--- Information supplied Enclosed Below ---

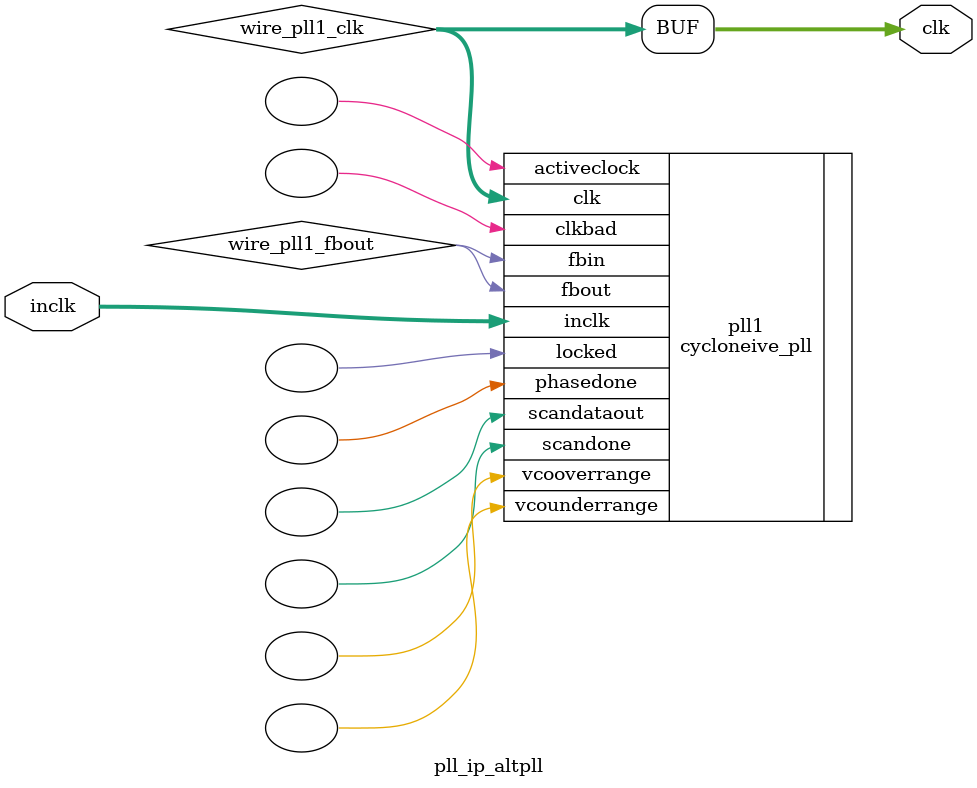
<source format=v>






//synthesis_resources = cycloneive_pll 1 
//synopsys translate_off
`timescale 1 ps / 1 ps
//synopsys translate_on
module  pll_ip_altpll
	( 
	clk,
	inclk) /* synthesis synthesis_clearbox=1 */;
	output   [4:0]  clk;
	input   [1:0]  inclk;
`ifndef ALTERA_RESERVED_QIS
// synopsys translate_off
`endif
	tri0   [1:0]  inclk;
`ifndef ALTERA_RESERVED_QIS
// synopsys translate_on
`endif

	wire  [4:0]   wire_pll1_clk;
	wire  wire_pll1_fbout;

	cycloneive_pll   pll1
	( 
	.activeclock(),
	.clk(wire_pll1_clk),
	.clkbad(),
	.fbin(wire_pll1_fbout),
	.fbout(wire_pll1_fbout),
	.inclk(inclk),
	.locked(),
	.phasedone(),
	.scandataout(),
	.scandone(),
	.vcooverrange(),
	.vcounderrange()
	`ifndef FORMAL_VERIFICATION
	// synopsys translate_off
	`endif
	,
	.areset(1'b0),
	.clkswitch(1'b0),
	.configupdate(1'b0),
	.pfdena(1'b1),
	.phasecounterselect({3{1'b0}}),
	.phasestep(1'b0),
	.phaseupdown(1'b0),
	.scanclk(1'b0),
	.scanclkena(1'b1),
	.scandata(1'b0)
	`ifndef FORMAL_VERIFICATION
	// synopsys translate_on
	`endif
	);
	defparam
		pll1.bandwidth_type = "auto",
		pll1.clk0_divide_by = 5,
		pll1.clk0_duty_cycle = 50,
		pll1.clk0_multiply_by = 1,
		pll1.clk0_phase_shift = "0",
		pll1.clk1_divide_by = 500,
		pll1.clk1_duty_cycle = 50,
		pll1.clk1_multiply_by = 3,
		pll1.clk1_phase_shift = "0",
		pll1.clk2_divide_by = 1,
		pll1.clk2_duty_cycle = 50,
		pll1.clk2_multiply_by = 1,
		pll1.clk2_phase_shift = "0",
		pll1.clk3_divide_by = 50,
		pll1.clk3_duty_cycle = 50,
		pll1.clk3_multiply_by = 3,
		pll1.clk3_phase_shift = "0",
		pll1.compensate_clock = "clk0",
		pll1.inclk0_input_frequency = 20000,
		pll1.operation_mode = "normal",
		pll1.pll_type = "auto",
		pll1.lpm_type = "cycloneive_pll";
	assign
		clk = {wire_pll1_clk[4:0]};
endmodule //pll_ip_altpll
//VALID FILE

</source>
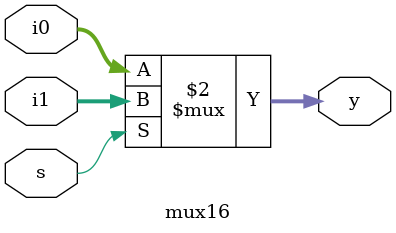
<source format=v>
module mux16(
	input [15:0] i1, i0,
	input s,
	output [15:0] y
);

	assign y = (s == 0) ? i0:i1;
	
endmodule

</source>
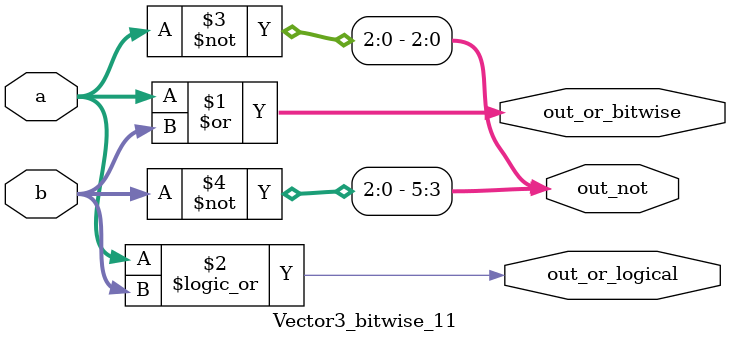
<source format=v>
`timescale 1ns/1ps

module Vector3_bitwise_11( 
    input [2:0] a,
    input [2:0] b,
    output [2:0] out_or_bitwise,
    output out_or_logical,
    output [5:0] out_not
);
    assign out_or_bitwise = a |  b ;
    assign out_or_logical = a || b ;
    assign out_not = {~b,~a} ;
    
endmodule
</source>
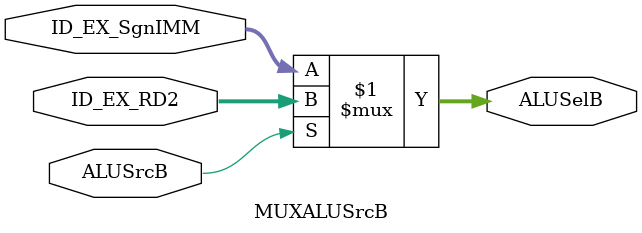
<source format=v>
`timescale 1ns / 1ps


module MUXALUSrcB(input ALUSrcB,input [31:0]ID_EX_RD2,ID_EX_SgnIMM,output [31:0] ALUSelB);

assign ALUSelB = ALUSrcB ? ID_EX_RD2 : ID_EX_SgnIMM;

endmodule

</source>
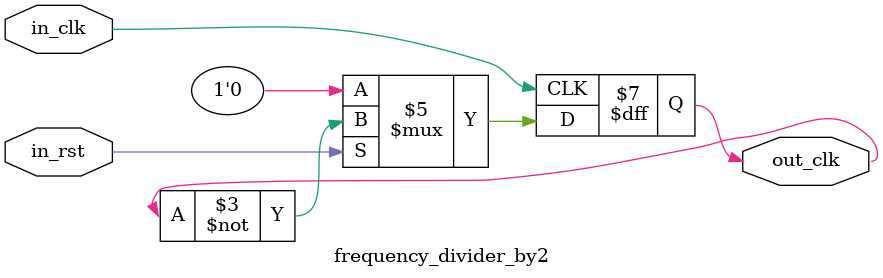
<source format=v>
module frequency_divider_by2 ( in_clk ,in_rst,out_clk );
output reg out_clk;
input in_clk ;
input in_rst;
always @(posedge in_clk)
begin
if (~in_rst)
     out_clk <= 1'b0;
else
     out_clk <= ~out_clk;	
end
endmodule
</source>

--- End of Enclosed Information supplied ---

» **What is required**
With the pictures removed, the entries above should be transcribed exactly.

» **Answer space**
<source format=v>






//synthesis_resources = cycloneive_pll 1 
//synopsys translate_off
`timescale 1 ps / 1 ps
//synopsys translate_on
module  pll_ip_altpll
	( 
	clk,
	inclk) /* synthesis synthesis_clearbox=1 */;
	output   [4:0]  clk;
	input   [1:0]  inclk;
`ifndef ALTERA_RESERVED_QIS
// synopsys translate_off
`endif
	tri0   [1:0]  inclk;
`ifndef ALTERA_RESERVED_QIS
// synopsys translate_on
`endif

	wire  [4:0]   wire_pll1_clk;
	wire  wire_pll1_fbout;

	cycloneive_pll   pll1
	( 
	.activeclock(),
	.clk(wire_pll1_clk),
	.clkbad(),
	.fbin(wire_pll1_fbout),
	.fbout(wire_pll1_fbout),
	.inclk(inclk),
	.locked(),
	.phasedone(),
	.scandataout(),
	.scandone(),
	.vcooverrange(),
	.vcounderrange()
	`ifndef FORMAL_VERIFICATION
	// synopsys translate_off
	`endif
	,
	.areset(1'b0),
	.clkswitch(1'b0),
	.configupdate(1'b0),
	.pfdena(1'b1),
	.phasecounterselect({3{1'b0}}),
	.phasestep(1'b0),
	.phaseupdown(1'b0),
	.scanclk(1'b0),
	.scanclkena(1'b1),
	.scandata(1'b0)
	`ifndef FORMAL_VERIFICATION
	// synopsys translate_on
	`endif
	);
	defparam
		pll1.bandwidth_type = "auto",
		pll1.clk0_divide_by = 5,
		pll1.clk0_duty_cycle = 50,
		pll1.clk0_multiply_by = 1,
		pll1.clk0_phase_shift = "0",
		pll1.clk1_divide_by = 500,
		pll1.clk1_duty_cycle = 50,
		pll1.clk1_multiply_by = 3,
		pll1.clk1_phase_shift = "0",
		pll1.clk2_divide_by = 1,
		pll1.clk2_duty_cycle = 50,
		pll1.clk2_multiply_by = 1,
		pll1.clk2_phase_shift = "0",
		pll1.clk3_divide_by = 50,
		pll1.clk3_duty_cycle = 50,
		pll1.clk3_multiply_by = 3,
		pll1.clk3_phase_shift = "0",
		pll1.compensate_clock = "clk0",
		pll1.inclk0_input_frequency = 20000,
		pll1.operation_mode = "normal",
		pll1.pll_type = "auto",
		pll1.lpm_type = "cycloneive_pll";
	assign
		clk = {wire_pll1_clk[4:0]};
endmodule //pll_ip_altpll
//VALID FILE

</source>
<source format=v>
module mux16(
	input [15:0] i1, i0,
	input s,
	output [15:0] y
);

	assign y = (s == 0) ? i0:i1;
	
endmodule

</source>
<source format=v>
`timescale 1ns/1ps

module Vector3_bitwise_11( 
    input [2:0] a,
    input [2:0] b,
    output [2:0] out_or_bitwise,
    output out_or_logical,
    output [5:0] out_not
);
    assign out_or_bitwise = a |  b ;
    assign out_or_logical = a || b ;
    assign out_not = {~b,~a} ;
    
endmodule
</source>
<source format=v>
`timescale 1ns / 1ps


module MUXALUSrcB(input ALUSrcB,input [31:0]ID_EX_RD2,ID_EX_SgnIMM,output [31:0] ALUSelB);

assign ALUSelB = ALUSrcB ? ID_EX_RD2 : ID_EX_SgnIMM;

endmodule

</source>
<source format=v>
module frequency_divider_by2 ( in_clk ,in_rst,out_clk );
output reg out_clk;
input in_clk ;
input in_rst;
always @(posedge in_clk)
begin
if (~in_rst)
     out_clk <= 1'b0;
else
     out_clk <= ~out_clk;	
end
endmodule
</source>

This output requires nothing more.